Retro Book Review: The Book of Travels by Hanna Diyab

Retro Book Review: The Book of Travels by Hanna Diyab

Everyone knows the story of Aladdin, but few in the Western world are familiar with the author who actually created him, Ḥannā Diyāb. The Book of Travels is Diyāb’s remarkable first-person account of his travels as a young man from his hometown of Aleppo to the court of Versailles and back again, which forever linked him to one of the most popular pieces of world literature, the Thousand and One Nights.
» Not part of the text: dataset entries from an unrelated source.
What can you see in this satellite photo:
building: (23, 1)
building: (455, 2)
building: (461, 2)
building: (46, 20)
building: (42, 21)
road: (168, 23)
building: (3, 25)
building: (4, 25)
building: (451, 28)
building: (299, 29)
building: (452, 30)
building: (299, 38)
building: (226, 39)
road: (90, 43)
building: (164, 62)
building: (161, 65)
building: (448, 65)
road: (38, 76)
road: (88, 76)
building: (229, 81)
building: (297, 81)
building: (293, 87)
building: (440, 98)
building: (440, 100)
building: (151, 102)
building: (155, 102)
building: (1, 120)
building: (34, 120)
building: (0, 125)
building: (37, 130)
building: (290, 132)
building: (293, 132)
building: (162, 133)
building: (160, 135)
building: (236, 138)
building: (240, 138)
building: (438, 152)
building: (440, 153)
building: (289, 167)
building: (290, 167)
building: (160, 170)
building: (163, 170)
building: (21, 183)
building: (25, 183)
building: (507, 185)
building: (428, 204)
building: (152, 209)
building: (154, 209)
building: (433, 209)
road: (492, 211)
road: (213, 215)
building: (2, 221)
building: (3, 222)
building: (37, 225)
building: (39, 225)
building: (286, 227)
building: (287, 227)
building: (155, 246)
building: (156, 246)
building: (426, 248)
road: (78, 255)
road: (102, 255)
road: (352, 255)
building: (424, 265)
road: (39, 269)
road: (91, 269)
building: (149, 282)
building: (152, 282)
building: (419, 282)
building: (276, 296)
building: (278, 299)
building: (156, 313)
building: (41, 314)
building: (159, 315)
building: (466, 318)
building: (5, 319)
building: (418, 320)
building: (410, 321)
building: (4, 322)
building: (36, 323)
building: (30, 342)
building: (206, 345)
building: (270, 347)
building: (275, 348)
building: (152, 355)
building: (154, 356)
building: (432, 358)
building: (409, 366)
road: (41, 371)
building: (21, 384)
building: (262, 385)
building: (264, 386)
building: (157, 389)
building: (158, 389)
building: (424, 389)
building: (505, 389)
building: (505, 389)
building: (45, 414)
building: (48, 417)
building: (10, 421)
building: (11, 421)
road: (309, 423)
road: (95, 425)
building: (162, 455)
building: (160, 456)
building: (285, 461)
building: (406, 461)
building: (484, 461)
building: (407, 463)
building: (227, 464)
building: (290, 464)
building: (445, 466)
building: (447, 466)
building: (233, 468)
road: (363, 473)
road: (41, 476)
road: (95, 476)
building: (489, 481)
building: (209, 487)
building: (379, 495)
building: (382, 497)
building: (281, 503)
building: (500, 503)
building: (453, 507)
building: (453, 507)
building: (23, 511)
Diyāb, a Maronite Christian, served as a guide and interpreter for the French naturalist and antiquarian Paul Lucas. Between 1706 and 1716, Diyāb and Lucas traveled through Syria, Cyprus, Egypt, Tripolitania, Tunis, Italy, and France. In Paris, Ḥannā Diyāb met Antoine Galland, who added to his wildly popular translation of the Thousand and One Nights several tales related by Diyāb, including “Aladdin” and “Ali Baba and the Forty Thieves.” When Lucas failed to make good on his promise of a position for Diyāb at Louis XIV’s Royal Library, Diyāb returned to Aleppo. In his old age, he wrote this engaging account of his youthful adventures, from capture by pirates in the Mediterranean to quack medicine and near-death experiences.

In this English translation, The Book of Travels introduces readers to the young Syrian responsible for some of the most beloved stories from the Thousand and One Nights, and comes highly recommended.